ABOUT THIS TASK: Return every entry exactly, except for any pictures.

##############################

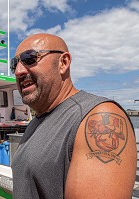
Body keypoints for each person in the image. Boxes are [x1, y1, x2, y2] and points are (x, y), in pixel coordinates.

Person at [10, 33, 137, 199]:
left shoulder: (97, 116)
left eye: (30, 58)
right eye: (14, 64)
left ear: (63, 63)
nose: (18, 71)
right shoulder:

##############################

REPLY TO THE TASK:
Body keypoints for each person in the image. Boxes are [x1, y1, x2, y2] and points are (x, y), in pixel coordinates.

Person at [10, 33, 137, 199]:
left shoulder: (97, 116)
left eye: (30, 58)
right eye: (14, 64)
left ear: (63, 63)
nose: (18, 71)
right shoulder:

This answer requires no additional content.